Miras, on its own, is far more of a perk than any of the bonuses offered through Help-to-Buy, which, in effect, simply help builders and banks.

This shows the power that tax breaks have in incentivising behaviour, and is one that future governments should remember if they want us all to save for social care in the future.

Woodford makes U-turn

So after all the protestations, we have a U-turn from Neil Woodford.

He has announced that he will whittle down the unquoted stocks in his equity income portfolio.

Thank goodness for that. Maybe the fund can go back to being what investors had hoped it would be.

The interesting thing about the news was the role Hargreaves Lansdown played in the decision: it seemed that they had held talks behind the scenes with Mr Woodford.

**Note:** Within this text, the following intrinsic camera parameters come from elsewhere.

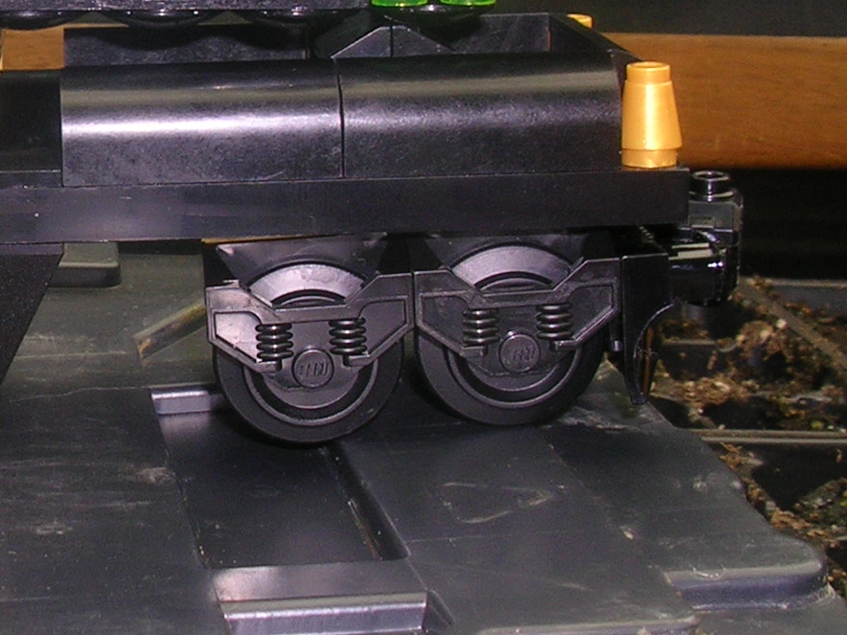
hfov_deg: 21.0
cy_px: 122
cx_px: -114
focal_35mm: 88
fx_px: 2153
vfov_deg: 16.6
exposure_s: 1/60.1
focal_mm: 5.8
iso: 50
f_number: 5.6
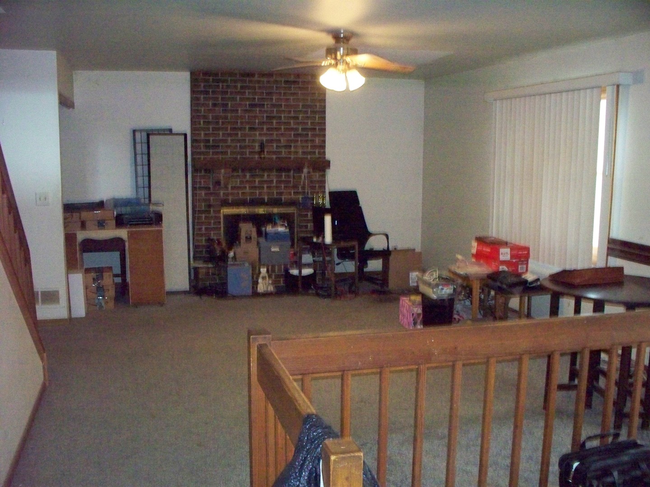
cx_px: 325
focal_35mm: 36
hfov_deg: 51.4
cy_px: 244
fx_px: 676
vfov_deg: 39.7
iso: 1600
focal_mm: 7.54
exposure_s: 1/60
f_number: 2.8
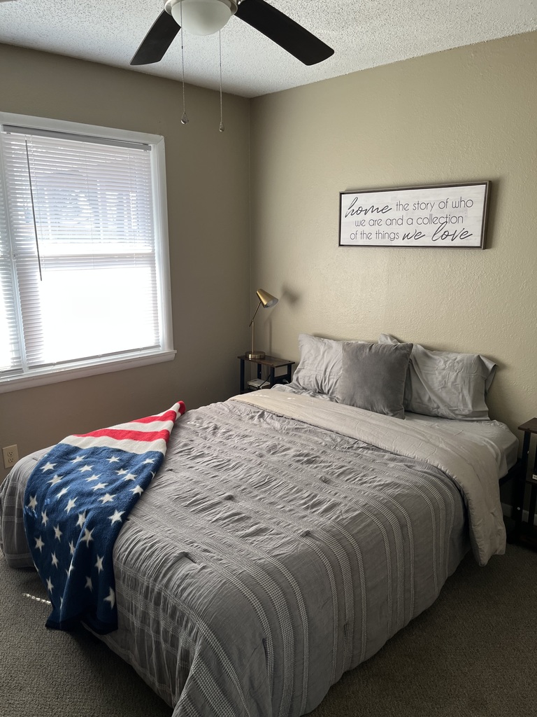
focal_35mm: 26
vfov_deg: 67.3
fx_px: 538
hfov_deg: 53.1
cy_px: 358
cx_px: 268
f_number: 1.6
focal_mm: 5.1
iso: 80
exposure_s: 1/60
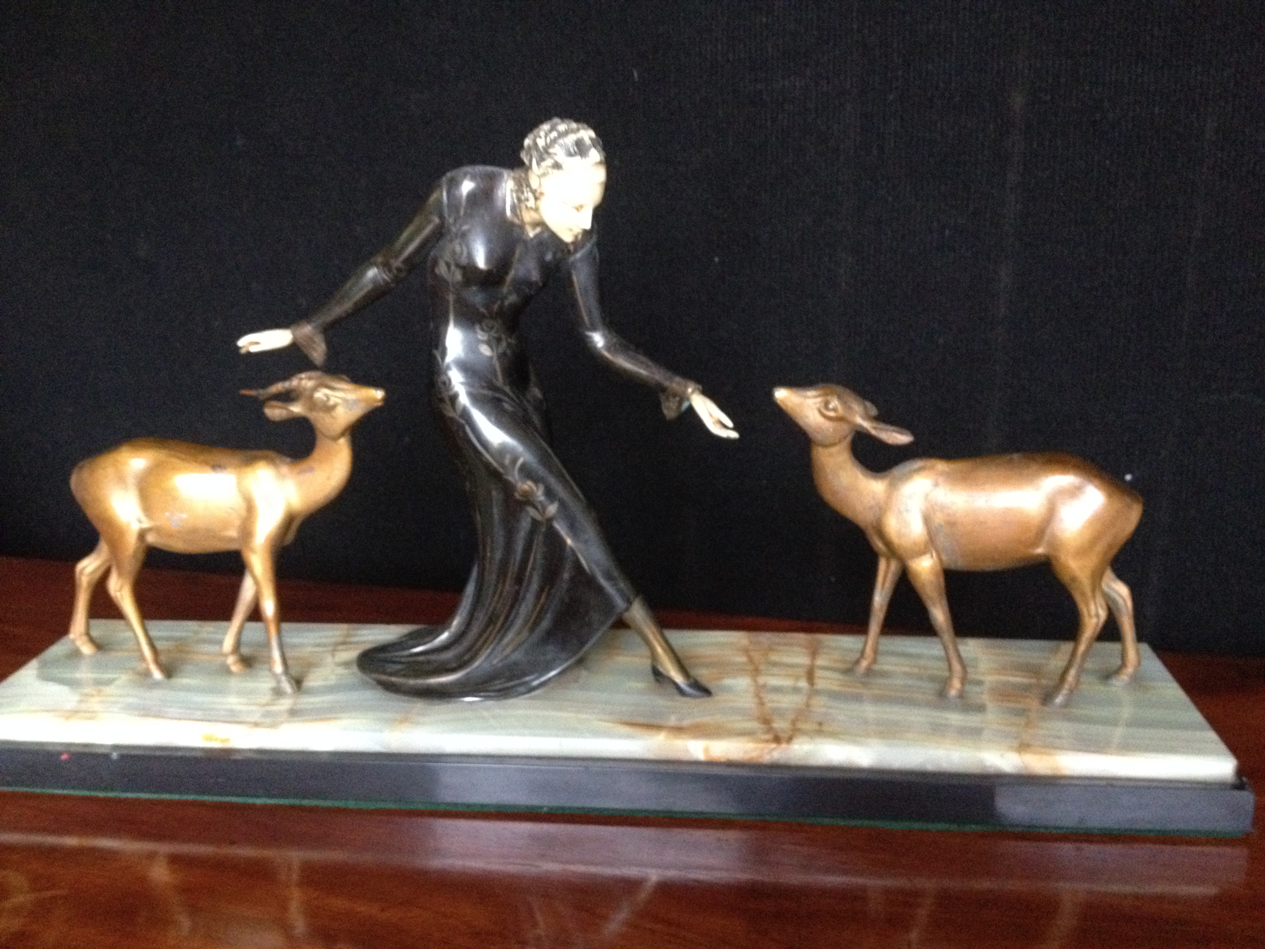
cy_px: 474
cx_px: 632
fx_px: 1279
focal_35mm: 35
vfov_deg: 40.7
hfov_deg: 52.6
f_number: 2.4
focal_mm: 4.28
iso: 640
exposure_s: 1/15
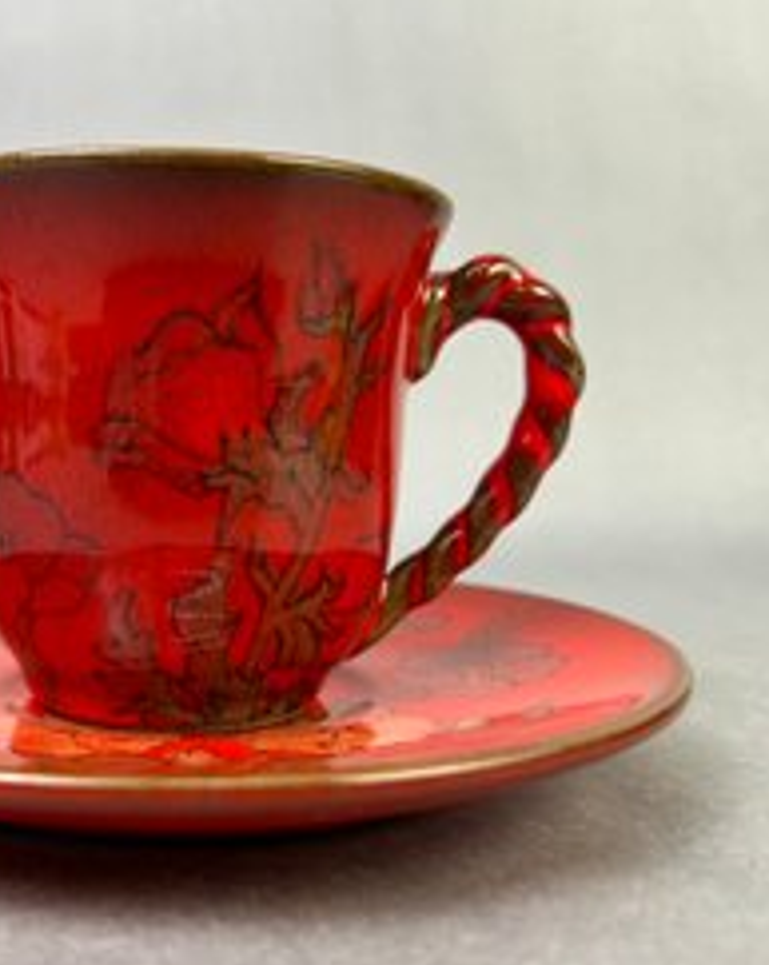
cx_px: 185
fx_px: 1026
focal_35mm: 36
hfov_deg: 39.9
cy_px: 473
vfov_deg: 50.3
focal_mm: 5.7
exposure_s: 1/120
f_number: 1.5
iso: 50
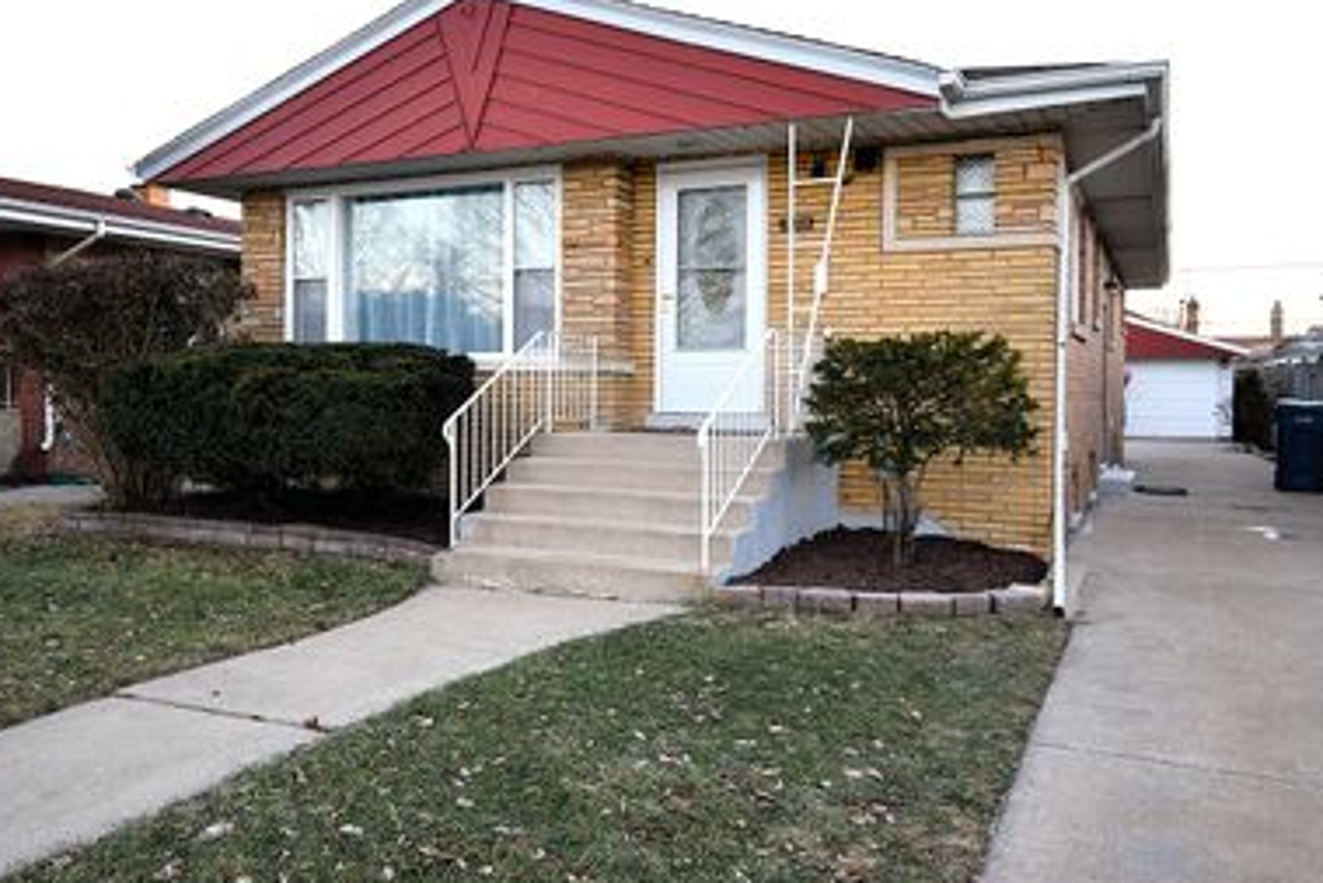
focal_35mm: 29
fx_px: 1066
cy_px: 400
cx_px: 656
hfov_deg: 63.6
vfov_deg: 44.9
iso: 400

That should be no surprise, given that we all know the tight bond between these two institutions.

But it does raise questions about who is calling the shots here – and if Hargreaves Lansdown was only echoing the concerns of its investors, why did it not do this much earlier?

Think how much heartache could have been saved if Hargreaves Lansdown too had not stuck to its guns too stubbornly.

Data protection

I was in the US last week and using my new Monzo bank account for the first time; I opened it specifically for its free foreign spending.

Its app is very fancy and lets you see in dollars and pounds what you have spent by the minute.

But one night, after I paid in a restaurant, I also received an email with a copy of the bill.

Paying with the card had obviously sent my email details to the restaurant to allow them to do this.

That is helpful, but to be honest, it is an awful lot creepy too.